In fact, if we go back 30 years to 1994, when the global population was 5.5 billion, British broadcaster and natural historian Sir David Attenborough was labelled ‘harsh’ by many for calling the swarming masses of humans a “plague on the Earth”. In his view, nearly every environmental problem the world was facing—from Climate Change to biodiversity loss, water stresses and conflicts over land—could be traced back to rampant reproduction over the last few centuries. In that same year, a team of researchers from Stanford University said the ideal size of our species should be between 1.5 and 2 billion people. Well, we are already over four times that number, and growing.

The saving grace is that this growth number is slowing and has almost flattened to a plateau. Take our very own India, which recently surpassed China as the world’s most populous nation. We are now seeing birth rates per woman decreasing. The United Nations (UN) has said India’s population surge is stabilising, with its total fertility rate—the average number of children born per woman—falling to 2, below the replacement level. India’s policies of widening public access to healthcare systems and family planning services are delivering, but they need to be invested in and broadened further.

What about ‘midnight’?

The reason behind using the word ‘midnight’ in the headline comes from the analogy of bacteria in a chemistry beaker, creatures that double in number every minute.
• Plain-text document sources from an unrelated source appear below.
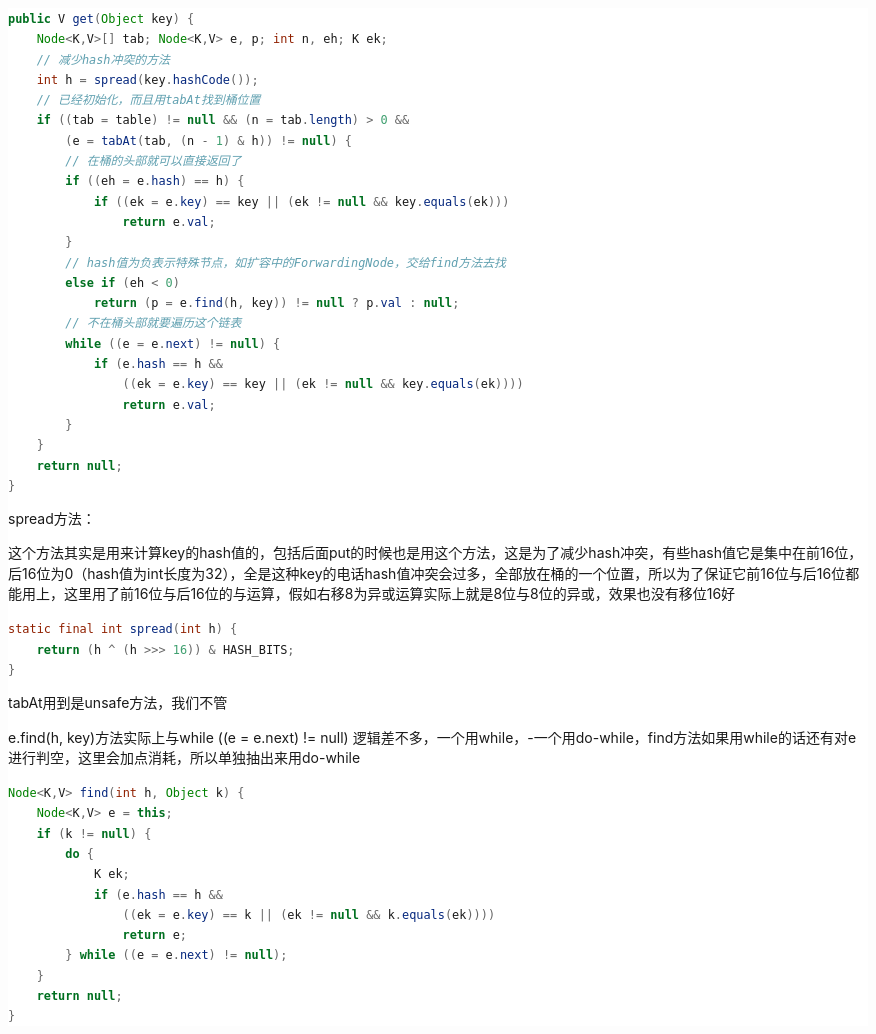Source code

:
 ```java
public V get(Object key) {
    Node<K,V>[] tab; Node<K,V> e, p; int n, eh; K ek;
    // 减少hash冲突的方法
    int h = spread(key.hashCode());
    // 已经初始化，而且用tabAt找到桶位置
    if ((tab = table) != null && (n = tab.length) > 0 &&
        (e = tabAt(tab, (n - 1) & h)) != null) {
        // 在桶的头部就可以直接返回了
        if ((eh = e.hash) == h) {
            if ((ek = e.key) == key || (ek != null && key.equals(ek)))
                return e.val;
        }
        // hash值为负表示特殊节点，如扩容中的ForwardingNode，交给find方法去找
        else if (eh < 0)
            return (p = e.find(h, key)) != null ? p.val : null;
        // 不在桶头部就要遍历这个链表
        while ((e = e.next) != null) {
            if (e.hash == h &&
                ((ek = e.key) == key || (ek != null && key.equals(ek))))
                return e.val;
        }
    }
    return null;
}
```

spread方法：

这个方法其实是用来计算key的hash值的，包括后面put的时候也是用这个方法，这是为了减少hash冲突，有些hash值它是集中在前16位，后16位为0（hash值为int长度为32），全是这种key的电话hash值冲突会过多，全部放在桶的一个位置，所以为了保证它前16位与后16位都能用上，这里用了前16位与后16位的与运算，假如右移8为异或运算实际上就是8位与8位的异或，效果也没有移位16好

```java
static final int spread(int h) {
    return (h ^ (h >>> 16)) & HASH_BITS;
}
```

tabAt用到是unsafe方法，我们不管

e.find(h, key)方法实际上与while ((e = e.next) != null) 逻辑差不多，一个用while，-一个用do-while，find方法如果用while的话还有对e进行判空，这里会加点消耗，所以单独抽出来用do-while

```java
Node<K,V> find(int h, Object k) {
    Node<K,V> e = this;
    if (k != null) {
        do {
            K ek;
            if (e.hash == h &&
                ((ek = e.key) == k || (ek != null && k.equals(ek))))
                return e;
        } while ((e = e.next) != null);
    }
    return null;
}
```
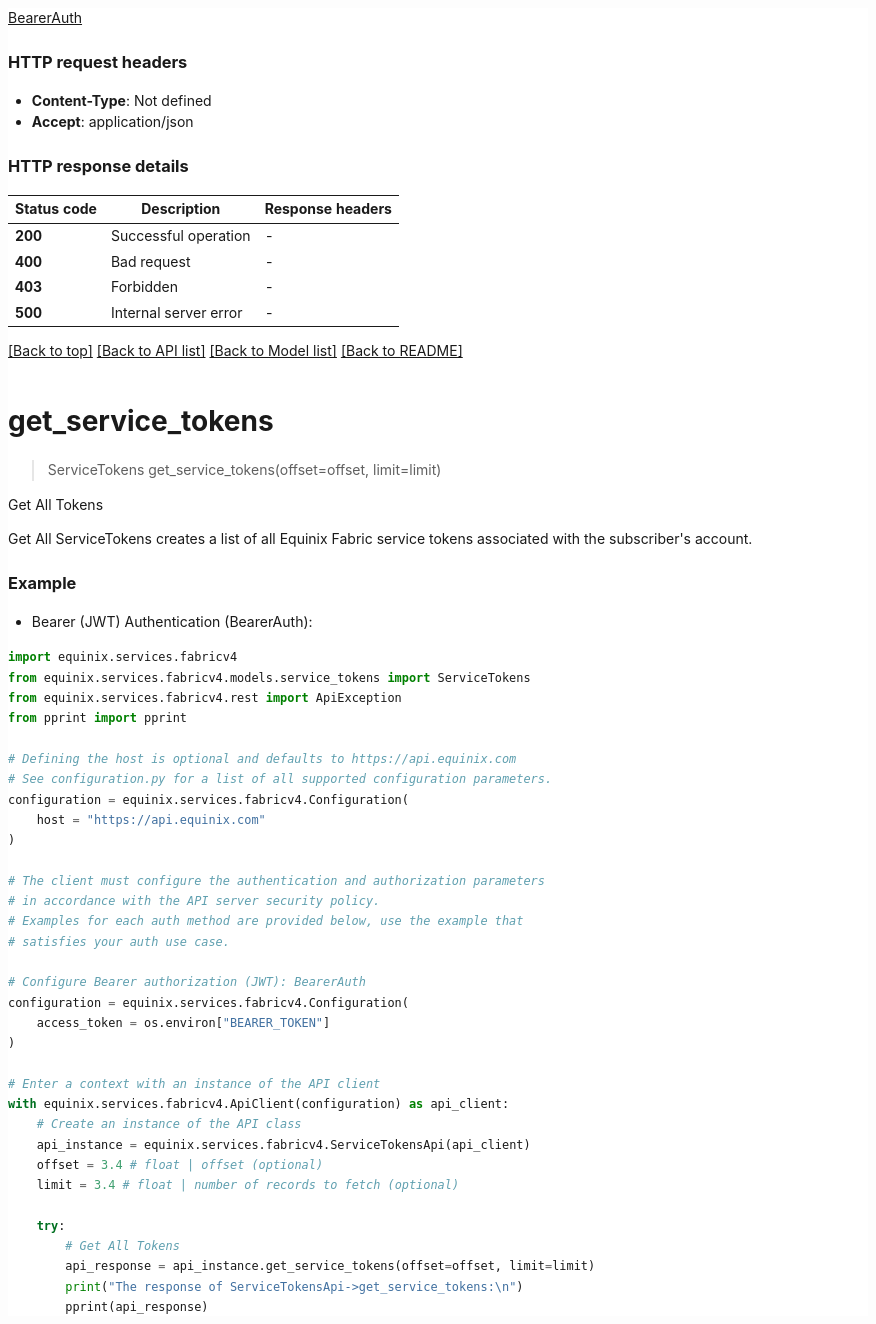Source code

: [BearerAuth](../README.md#BearerAuth)

### HTTP request headers

 - **Content-Type**: Not defined
 - **Accept**: application/json

### HTTP response details

| Status code | Description | Response headers |
|-------------|-------------|------------------|
**200** | Successful operation |  -  |
**400** | Bad request |  -  |
**403** | Forbidden |  -  |
**500** | Internal server error |  -  |

[[Back to top]](#) [[Back to API list]](../README.md#documentation-for-api-endpoints) [[Back to Model list]](../README.md#documentation-for-models) [[Back to README]](../README.md)

# **get_service_tokens**
> ServiceTokens get_service_tokens(offset=offset, limit=limit)

Get All Tokens

Get All ServiceTokens creates a list of all Equinix Fabric service tokens associated with the subscriber's account.

### Example

* Bearer (JWT) Authentication (BearerAuth):

```python
import equinix.services.fabricv4
from equinix.services.fabricv4.models.service_tokens import ServiceTokens
from equinix.services.fabricv4.rest import ApiException
from pprint import pprint

# Defining the host is optional and defaults to https://api.equinix.com
# See configuration.py for a list of all supported configuration parameters.
configuration = equinix.services.fabricv4.Configuration(
    host = "https://api.equinix.com"
)

# The client must configure the authentication and authorization parameters
# in accordance with the API server security policy.
# Examples for each auth method are provided below, use the example that
# satisfies your auth use case.

# Configure Bearer authorization (JWT): BearerAuth
configuration = equinix.services.fabricv4.Configuration(
    access_token = os.environ["BEARER_TOKEN"]
)

# Enter a context with an instance of the API client
with equinix.services.fabricv4.ApiClient(configuration) as api_client:
    # Create an instance of the API class
    api_instance = equinix.services.fabricv4.ServiceTokensApi(api_client)
    offset = 3.4 # float | offset (optional)
    limit = 3.4 # float | number of records to fetch (optional)

    try:
        # Get All Tokens
        api_response = api_instance.get_service_tokens(offset=offset, limit=limit)
        print("The response of ServiceTokensApi->get_service_tokens:\n")
        pprint(api_response)
```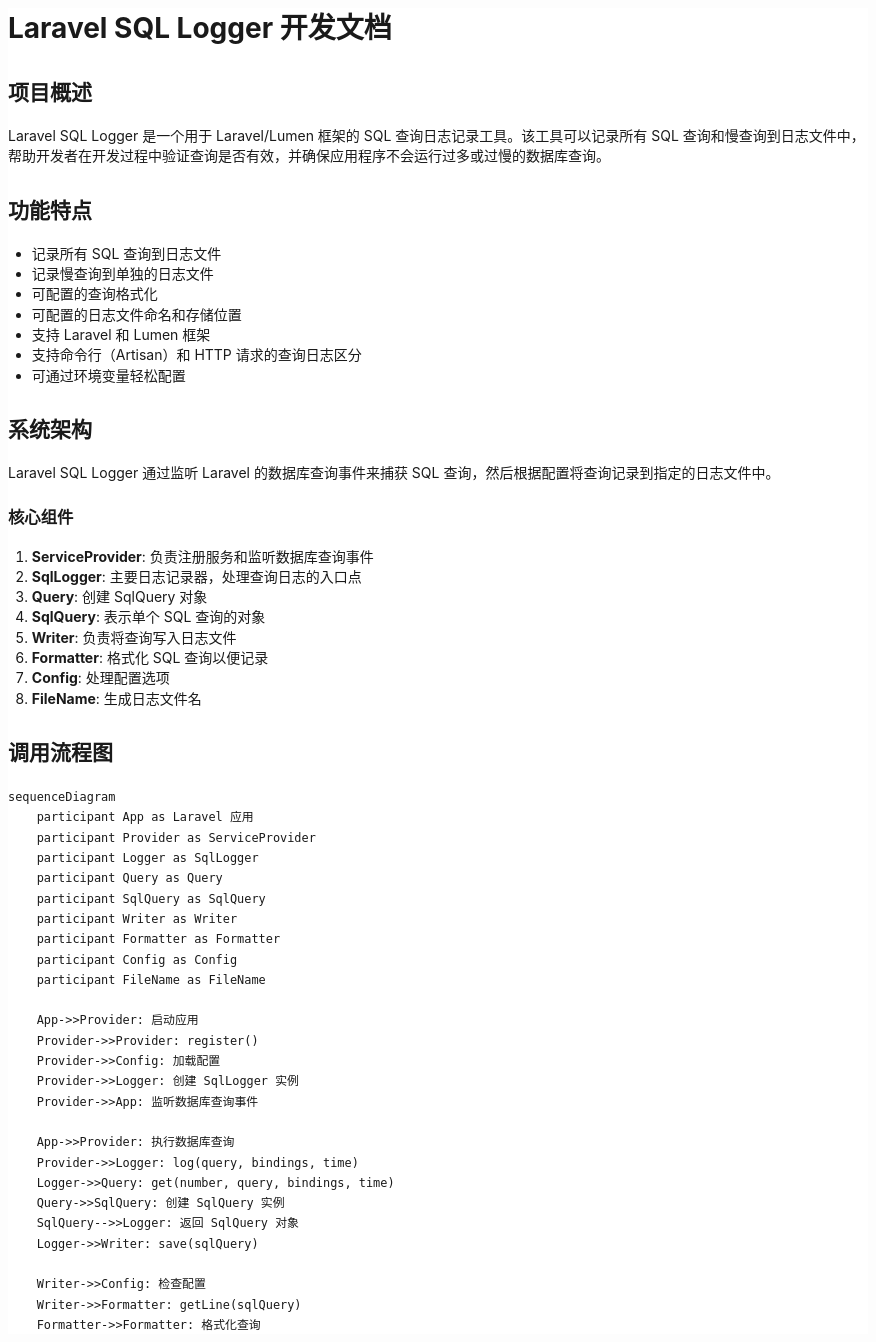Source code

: # Laravel SQL Logger 开发文档

## 项目概述

Laravel SQL Logger 是一个用于 Laravel/Lumen 框架的 SQL 查询日志记录工具。该工具可以记录所有 SQL 查询和慢查询到日志文件中，帮助开发者在开发过程中验证查询是否有效，并确保应用程序不会运行过多或过慢的数据库查询。

## 功能特点

- 记录所有 SQL 查询到日志文件
- 记录慢查询到单独的日志文件
- 可配置的查询格式化
- 可配置的日志文件命名和存储位置
- 支持 Laravel 和 Lumen 框架
- 支持命令行（Artisan）和 HTTP 请求的查询日志区分
- 可通过环境变量轻松配置

## 系统架构

Laravel SQL Logger 通过监听 Laravel 的数据库查询事件来捕获 SQL 查询，然后根据配置将查询记录到指定的日志文件中。

### 核心组件

1. **ServiceProvider**: 负责注册服务和监听数据库查询事件
2. **SqlLogger**: 主要日志记录器，处理查询日志的入口点
3. **Query**: 创建 SqlQuery 对象
4. **SqlQuery**: 表示单个 SQL 查询的对象
5. **Writer**: 负责将查询写入日志文件
6. **Formatter**: 格式化 SQL 查询以便记录
7. **Config**: 处理配置选项
8. **FileName**: 生成日志文件名

## 调用流程图

```mermaid
sequenceDiagram
    participant App as Laravel 应用
    participant Provider as ServiceProvider
    participant Logger as SqlLogger
    participant Query as Query
    participant SqlQuery as SqlQuery
    participant Writer as Writer
    participant Formatter as Formatter
    participant Config as Config
    participant FileName as FileName
    
    App->>Provider: 启动应用
    Provider->>Provider: register()
    Provider->>Config: 加载配置
    Provider->>Logger: 创建 SqlLogger 实例
    Provider->>App: 监听数据库查询事件
    
    App->>Provider: 执行数据库查询
    Provider->>Logger: log(query, bindings, time)
    Logger->>Query: get(number, query, bindings, time)
    Query->>SqlQuery: 创建 SqlQuery 实例
    SqlQuery-->>Logger: 返回 SqlQuery 对象
    Logger->>Writer: save(sqlQuery)
    
    Writer->>Config: 检查配置
    Writer->>Formatter: getLine(sqlQuery)
    Formatter->>Formatter: 格式化查询
```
By this logic, we are but a minute away from that midnight, because another doubling of the global population will prove to be the last straw and break the camel’s back.

If we talk India, we are presently sitting at around 1.5 billion people and oft-talk with pride about our ‘demographic dividend’. However, we don’t seem to have taken advantage of our young and working-age population, always a reliable indicator of any nation that makes effective use of its demographic dividend as a percentage of the working-age population in its labour force. In 2021, the figure for India was 46 per cent; the corresponding global figure was significantly higher at 59 per cent. A growing population only means that the battle for life-sustaining resources such as food, water, land and more is going to get grimmer. Already, reports suggest that over 820 million Indians are water-stressed. These numbers will rise as resources shrink in the era of the Anthropocene—a term used for periods of time during when human activities begin impacting the environment, enough to constitute geological changes.

We recently witnessed the devastation in Joshimath and other hilly regions in Northern India, where over-exploitation of resources saw hillsides crumbling and roads and houses developing fissures and cracks that led to entire towns being abandoned as people fled to save their lives. Similar reports have now come from many of India’s hilly states.

What can be done?

Well, about the only thing for the world and India to do now is educate, elaborate and sensitize the common people to the looming doom that awaits mankind if population is not controlled. That’s because the way population has been exploding over the last century or so, there will be a fight for food and other sustenance on the streets. As I wrote above, actual population numbers are numbing, scary and throw up a warning. The warning is loud and strident; that unless we rein in this runaway population horse, a near-extinction-like event will be needed to correct things on our planet, and that is not something that anyone would ever wish for.

As Nobel Laureate Henry W Kendall famously said, “If we don’t halt population growth with justice and compassion, it will be done for us by nature, brutally and without pity, and will leave (behind) a ravaged world.” The moral of the story is that it’s better to create something that others criticise than to create nothing and criticise others. Today and hereon, let’s go ahead and create, have fun; but remember to keep the deadly stork at bay.